Nowadays, we take the range of games at our local casino for granted, yet if you look a little closer, you’ll find an incredible history behind most of them, which stretches back hundreds, if not thousands of years.
Roman soldiers were known for making rudimentary dice from animal bones, and various forms of playing cards have existed across Europe for centuries, with their rules influencing sports and business decisions to this day. Even the humble slot machine has a fascinating history, starting life as a mechanized poker game complete with traditional cards long before the cherries and bars ever appeared.
The invention of roulette
Perhaps the most captivating story of them all is that of roulette because this popular casino staple was invented by accident. 17th-century scientist and mathematician, Blaise Pascal, didn’t set out to make a new gambling machine. He was trying to build something altogether more profitable – a perpetual motion machine. This was the holy grail of scientists at the time, a machine that would continue to work without a source of energy. If he had been successful, Pascal would have been rich beyond his wildest dreams. Unfortunately, to achieve this, he would have to violate the basic laws of thermodynamics, as proposed by Isaac Newton.
Although he didn’t succeed in creating a completely frictionless wheel, Pascal did manage to reduce the friction coefficient significantly through his work. He soon realized that this smooth-running wheel would be perfect for a new and improved version of the random number games that were popular at the time. Until Pascal’s wheel, the numbers for roulette-style games were drawn from a bag, leaving the game open to accusations of dishonesty and sleight of hand.
Pascal’s new wheel, with its open and honest spin, proved very popular very quickly. Nonetheless, the ‘crooked wheel’ remains a popular fictional device in everything from Casablanca to casino thrillers, with the croupier pressing a mysterious switch to somehow rig the outcome. In reality, this would be incredibly hard to achieve, given the random nature of the wheel.
Today, roulette has become one of the most popular games at the casino, and many smart players have tried to work out a roulette strategy to improve their odds against the dramatic spinning of Pascal’s famous wheeland the randomness of the bouncing ball. Even online casinos have had to introduce live versions of the game to give their players the same visceral experience, rather than simply showing a digital representation of the spin created by a random number generator.

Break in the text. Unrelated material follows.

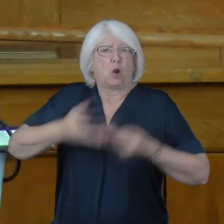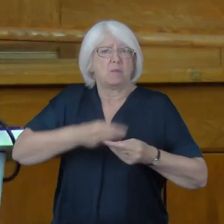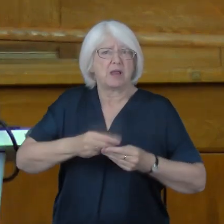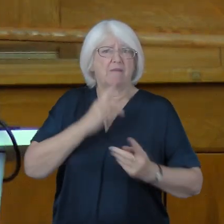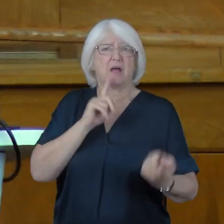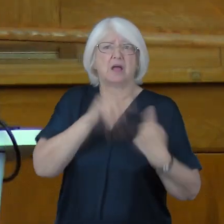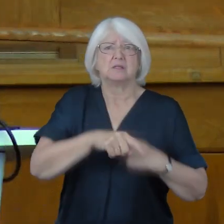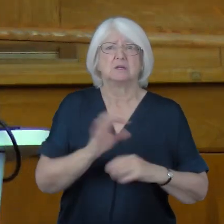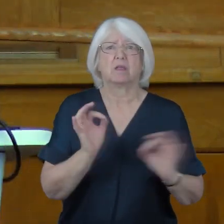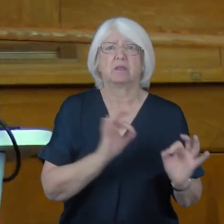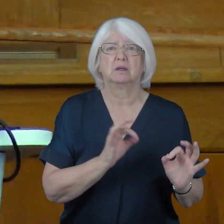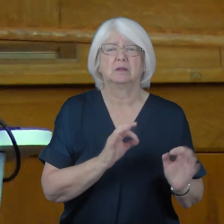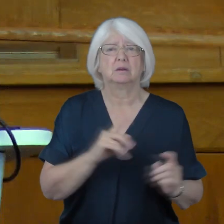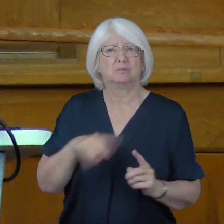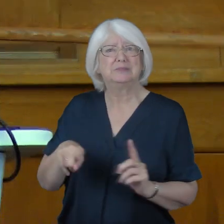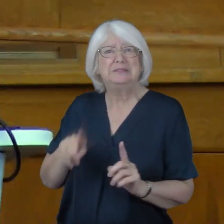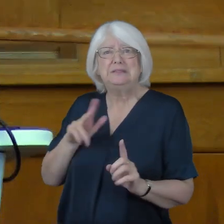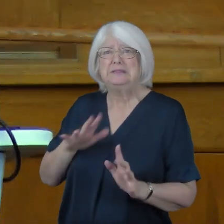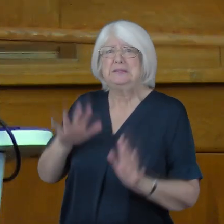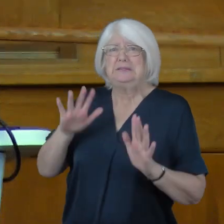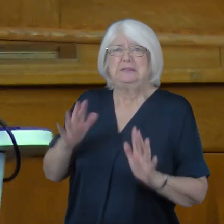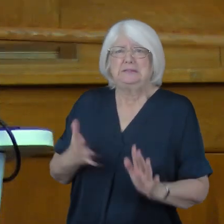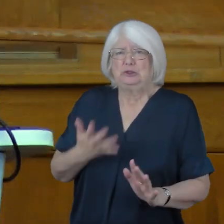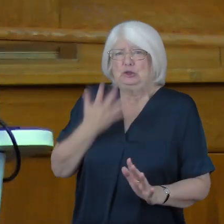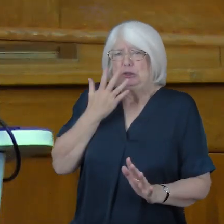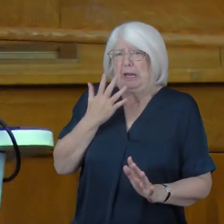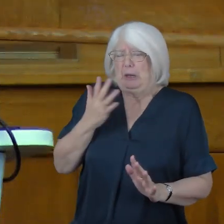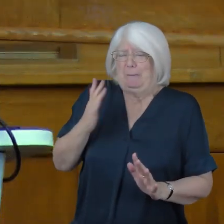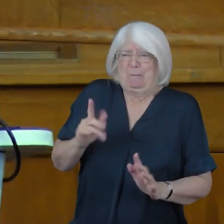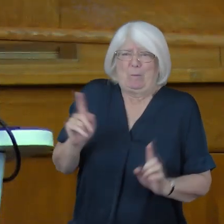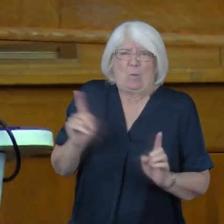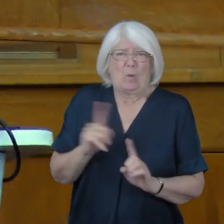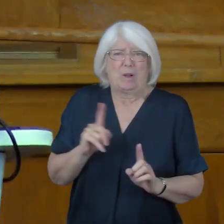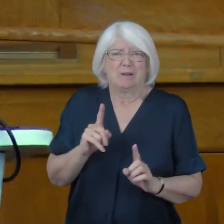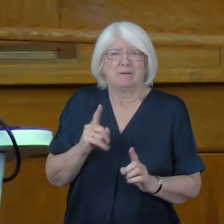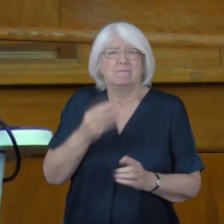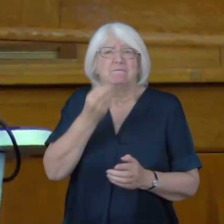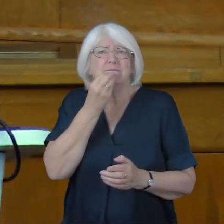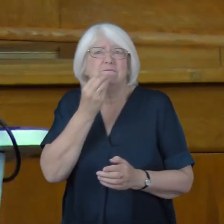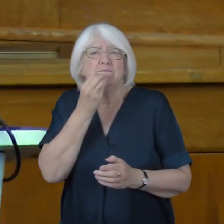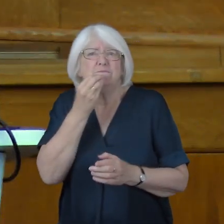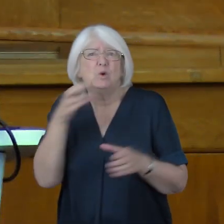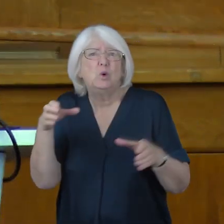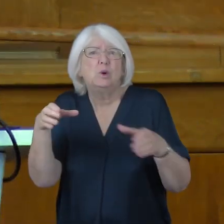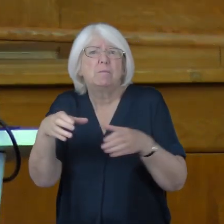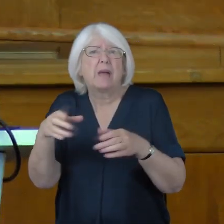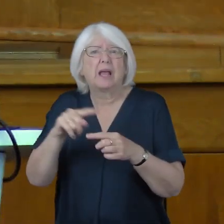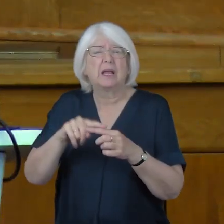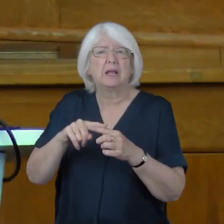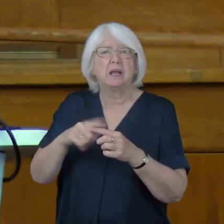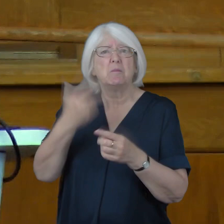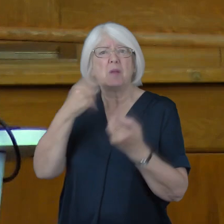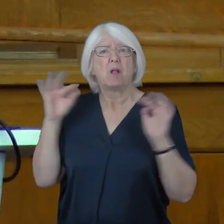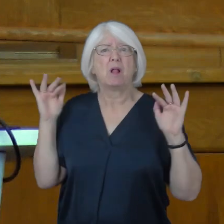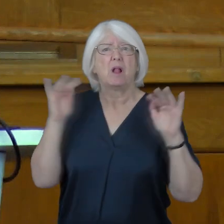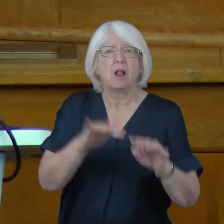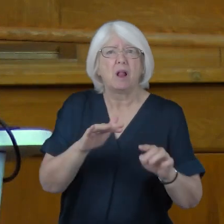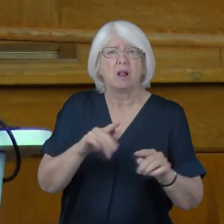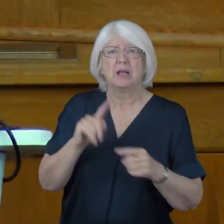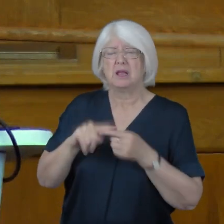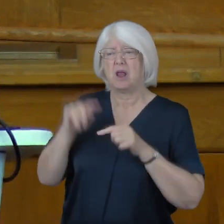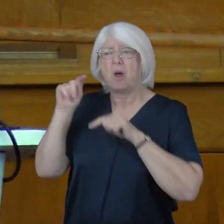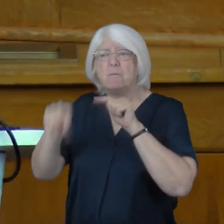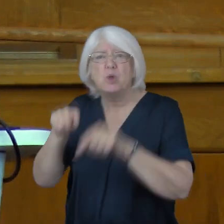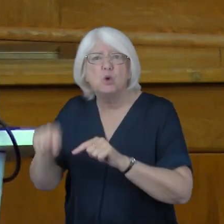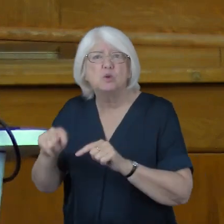answer. We hear with great shame of the growth in food bank demand, in abuse and domestic violence,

Perhaps if Pascal has succeeded in creating his dream of a perpetual motion machine, the world would look very different from how it looks today. But then if he had, we may never have got the thrill of pushing our pile of chips onto a number on the green baize and watching to see which slot the little white ball will eventually drop in to.
How a house edge was introduced to roulette play
Pascal worked with another famous scientist of his era, none other than Pierre de Fermat (who left us his famously challenging ‘last theorem’), to calculate the odds of each outcome of a random spin, creating the odds and payouts that have been used ever since. Of course, working out the odds and paying the punters accordingly meant that there was nothing in it for casino operators. Simply paying out on probability meant that over time, they would only win as much as they lost, leaving no profit to cover their costs.
In 1863, a Monte Carlo casino owner, Francois Blanc, figured out how to skew the odds in the casino’s favor and guarantee a profit. He simply added an extra number – the zero. Initially, the zero was colored and given an odd or even rating, so it was still active in the betting, but eventually, it became green and was always a winning bet. By adding the zero, Blanc guaranteed the casino a profit, known as the casino edge, or 2.7%.
Caption: Double zero increases the house edge to 5.4%
Other casinos saw the opportunity to make even more money by adding a double zero as well. This increased the house edge to 5.4%. Contrary to popular belief, that double-zero wheels are an ‘American roulette’, this was not a greedy American idea but was, in fact, exported from Europe in the 18th century.